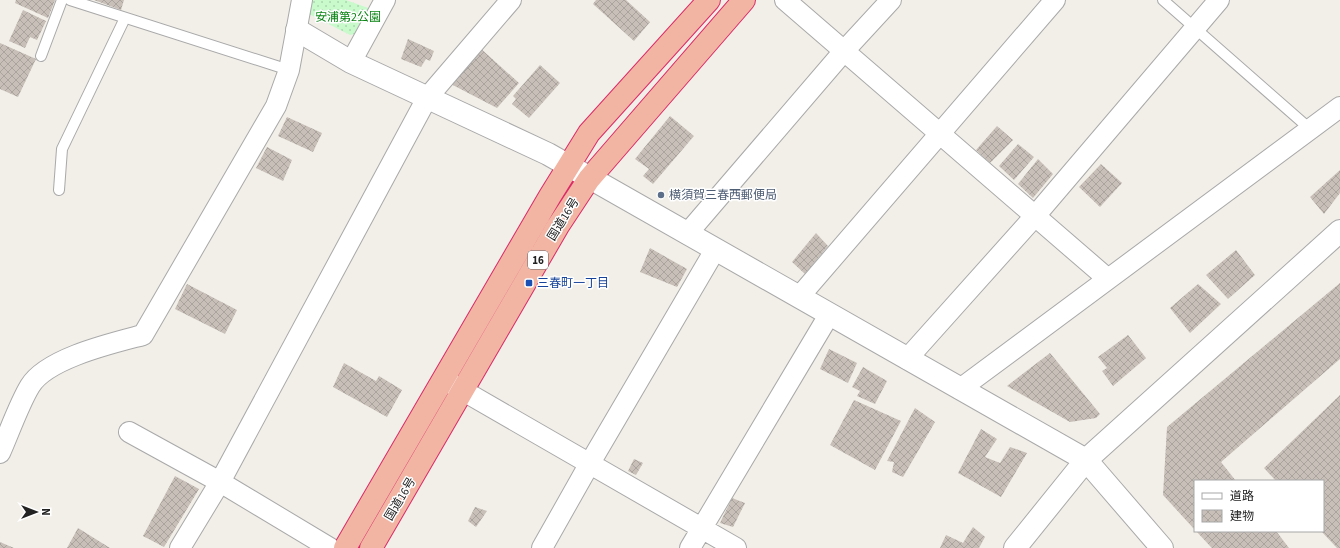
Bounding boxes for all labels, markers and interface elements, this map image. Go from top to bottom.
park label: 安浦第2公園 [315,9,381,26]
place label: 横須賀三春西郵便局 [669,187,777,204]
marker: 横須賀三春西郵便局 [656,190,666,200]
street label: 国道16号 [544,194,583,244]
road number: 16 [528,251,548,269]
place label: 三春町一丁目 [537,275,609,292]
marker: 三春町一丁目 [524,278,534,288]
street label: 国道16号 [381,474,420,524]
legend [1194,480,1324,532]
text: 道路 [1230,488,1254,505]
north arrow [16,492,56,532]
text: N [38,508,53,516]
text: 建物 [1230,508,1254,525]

> [Prompt] Please transcribe every record above exactly as written, leaving out the pictures.

> [Answer box]
Bounding boxes for all labels, markers and interface elements, this map image. Go from top to bottom.
park label: 安浦第2公園 [315,9,381,26]
place label: 横須賀三春西郵便局 [669,187,777,204]
marker: 横須賀三春西郵便局 [656,190,666,200]
street label: 国道16号 [544,194,583,244]
road number: 16 [528,251,548,269]
place label: 三春町一丁目 [537,275,609,292]
marker: 三春町一丁目 [524,278,534,288]
street label: 国道16号 [381,474,420,524]
legend [1194,480,1324,532]
text: 道路 [1230,488,1254,505]
north arrow [16,492,56,532]
text: N [38,508,53,516]
text: 建物 [1230,508,1254,525]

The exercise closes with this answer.